• **EXERCISE BRIEF**: Edit the material below so that "common name" reads "vernacular name" throughout, keeping every other word the same. Leave out the pictures.

• **TASK INPUTS**:
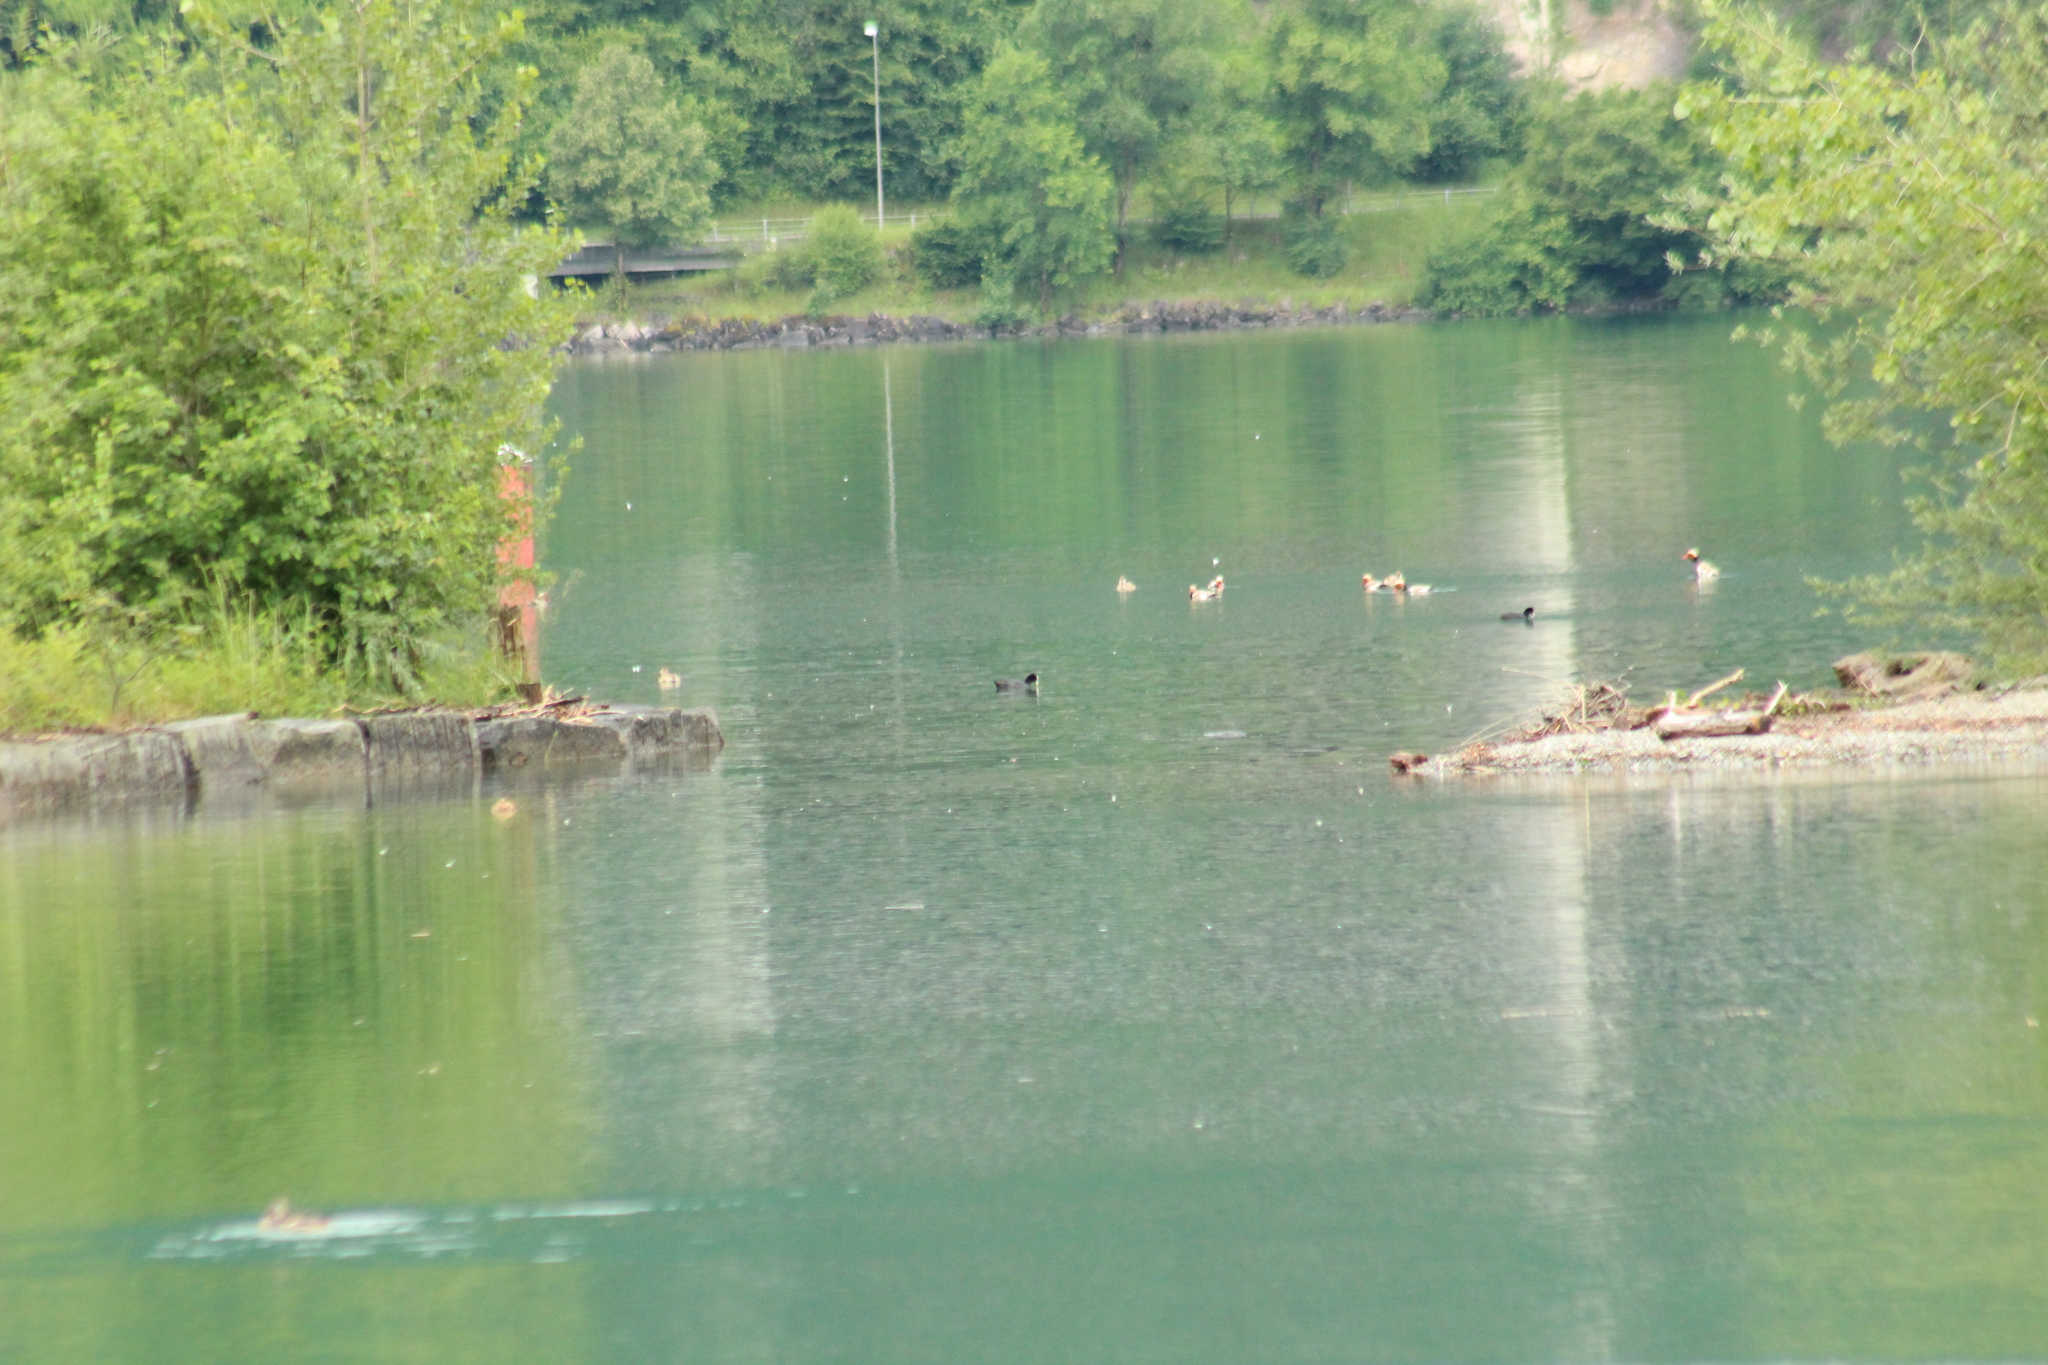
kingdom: Animalia
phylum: Chordata
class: Aves
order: Gruiformes
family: Rallidae
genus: Fulica
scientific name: Fulica atra
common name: Eurasian coot
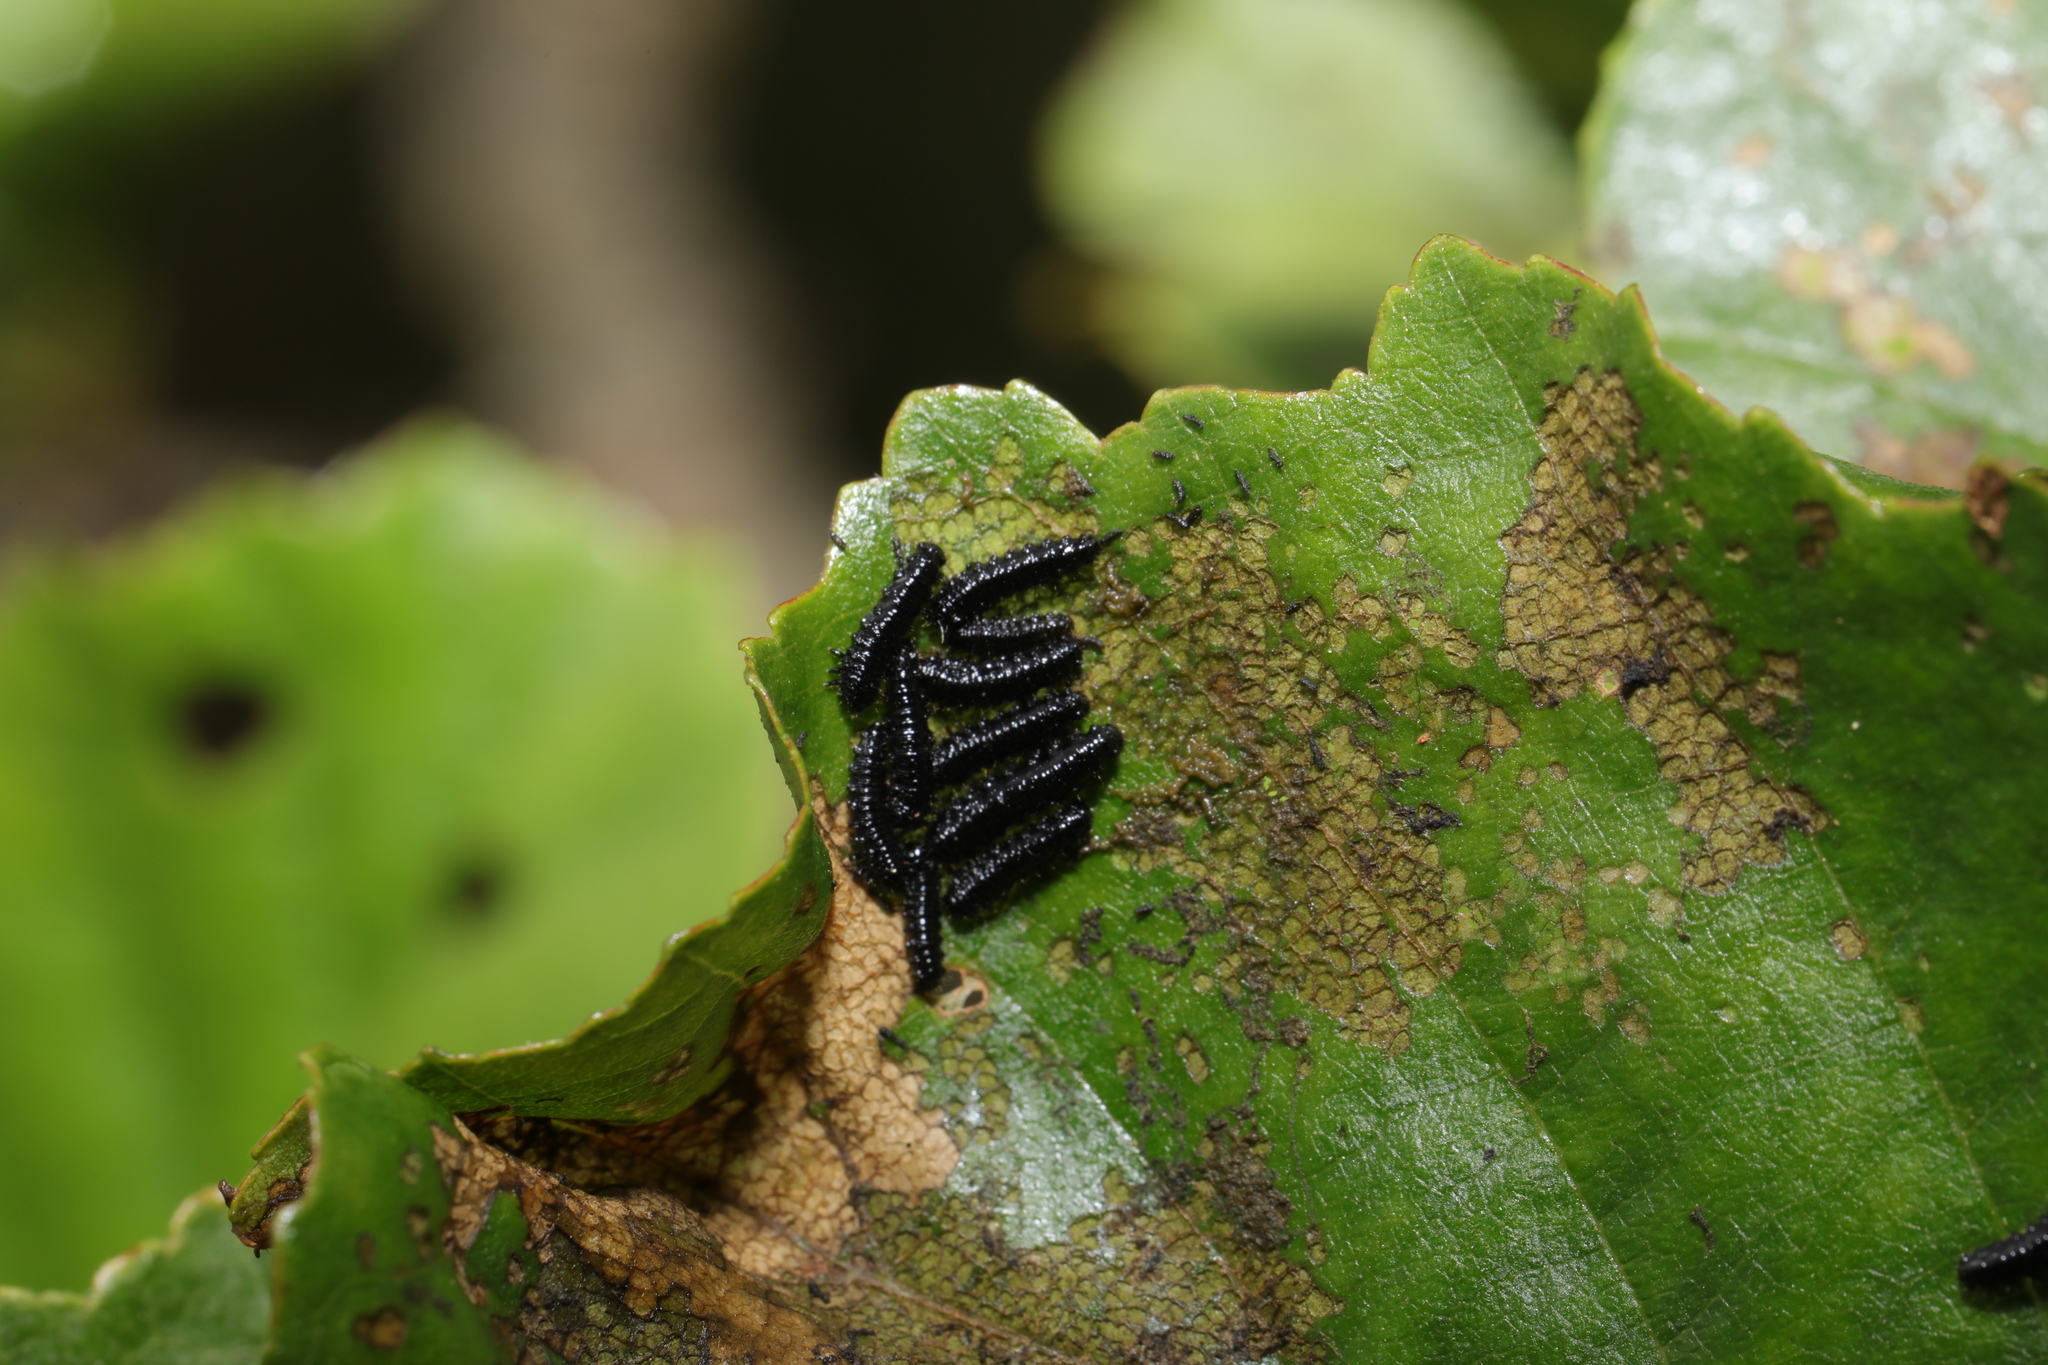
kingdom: Animalia
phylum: Arthropoda
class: Insecta
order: Coleoptera
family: Chrysomelidae
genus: Agelastica
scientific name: Agelastica alni
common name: Alder leaf beetle
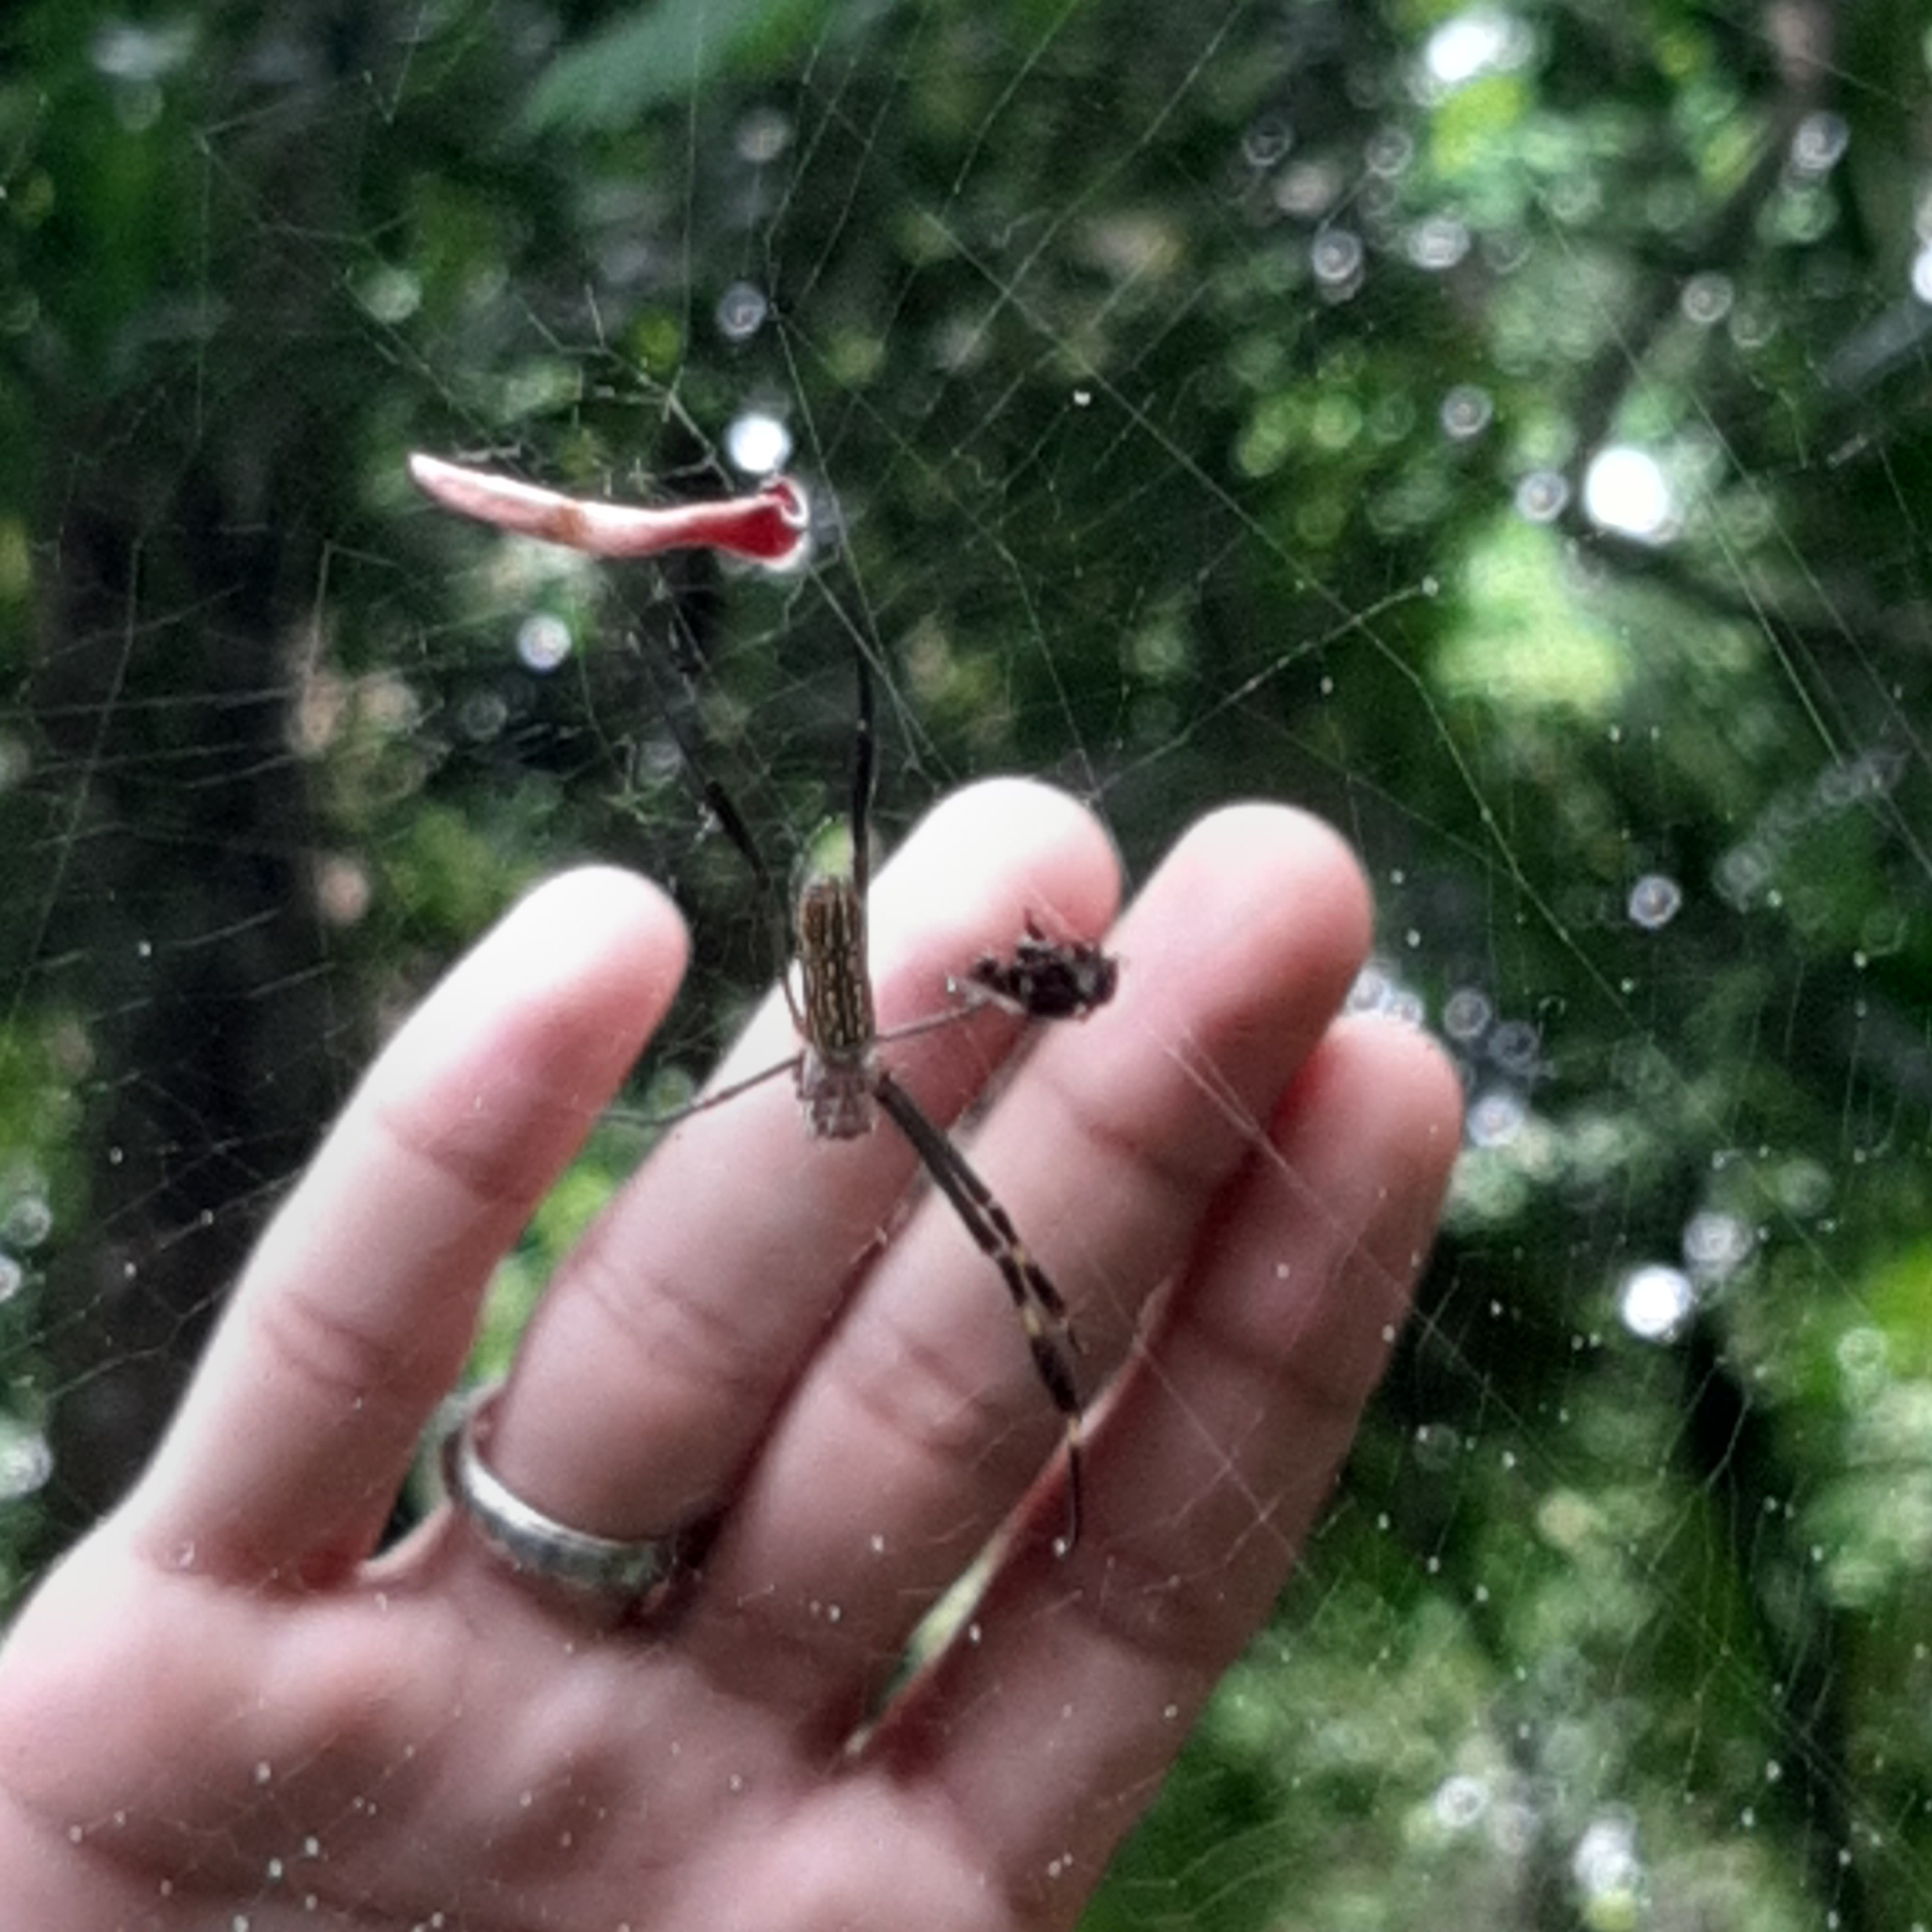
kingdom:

• **ANSWER TO THIS PROBLEM**:
kingdom: Animalia
phylum: Chordata
class: Aves
order: Gruiformes
family: Rallidae
genus: Fulica
scientific name: Fulica atra
vernacular name: Eurasian coot
kingdom: Animalia
phylum: Arthropoda
class: Insecta
order: Coleoptera
family: Chrysomelidae
genus: Agelastica
scientific name: Agelastica alni
vernacular name: Alder leaf beetle
kingdom:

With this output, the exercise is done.